Decide whether each statement below agrees with the thread on mixing working and show lines, answering yes or no and quoting the words from the thread that settle it. 1. Charlie W's WL x SL shepherd got her laid-back temperament from her working-line dam. 2. The opening poster names the particular dogs in the thread. 3. robk's own dog is a show line with working-line influence.

### TEXT UNDER STUDY
::::::::::

# Mixing Working and Showlines



## sitstay (Jan 20, 2003)

I am interested in hearing from anyone who has thoughts on mixing working and showlines. I know that some breeders do it, with the results ending up all over the place. 

My main question would be is there anything to look for in the pedigree that tells you these particular lines within a pedigree would mesh well?

I really like a particular bitch, and am interested in exploring a puppy out of her at some later date. However, I am not familiar with the working end of her pedigree and the WGSL of the proposed sire are older/less known lines, and not what I am familiar with. The bitch is a mix of WL and WGSL herself (if I remember correctly). She actually does the sports I am interested in doing, and lives happily in a multi-dog home (not a kennel dog).

I don't want to post the particular dogs, since I have not asked for the breeder's permission to publicly put her "stuff" out there. I think I am comfortable in sharing the particular dogs in PM, though.
Sheilah


----------



## Charlie W (Feb 12, 2013)

I can't help re: the finer points of breeding but I have a WL x SL shepherd, she has thrown very much towards the WL in appearance, and is laid back in temperament, a trait she has inherited from her WL dam. Her SL sire seems to have passed down his "bone" as she is a fairly solid build although not overly tall.


----------



## Cassidy's Mom (Mar 30, 2003)

I'd be interested in knowing who the breeder is and who the dogs are. I don't know enough about pedigrees to be of any help, but I know of a couple breeders who are mixing lines so I'm curious if it's someone I'm already aware of or not.


----------



## robk (Jun 16, 2011)

I think there are many breeders who cross the lines as part of a long term breeding strategy. For example if I were a show line breeder I would be on the look out for high quality v rated working line males to occasionally use to bring in and improve drive and working ability. My own dog who is a working line has show line influence on top and bottom albeit several generations back.

::::::::::

### GIVEN MATERIAL
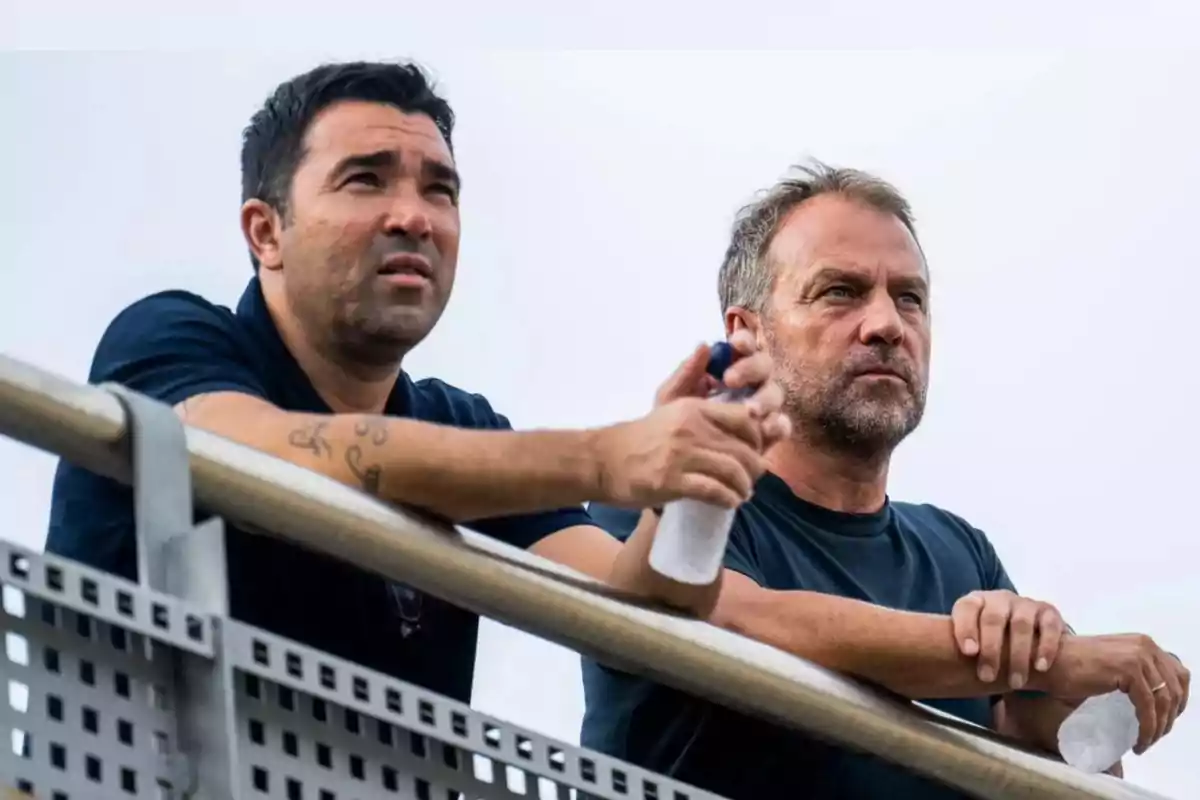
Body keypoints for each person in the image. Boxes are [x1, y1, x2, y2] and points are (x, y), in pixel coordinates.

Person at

::::::::::

### ANSWER AREA
1. Yes: "is laid back in temperament, a trait she has inherited from her WL dam."
2. No: "I don't want to post the particular dogs, since I have not asked for the breeder's permission to publicly put her "stuff" out there."
3. No: "My own dog who is a working line has show line influence on top and bottom albeit several generations back."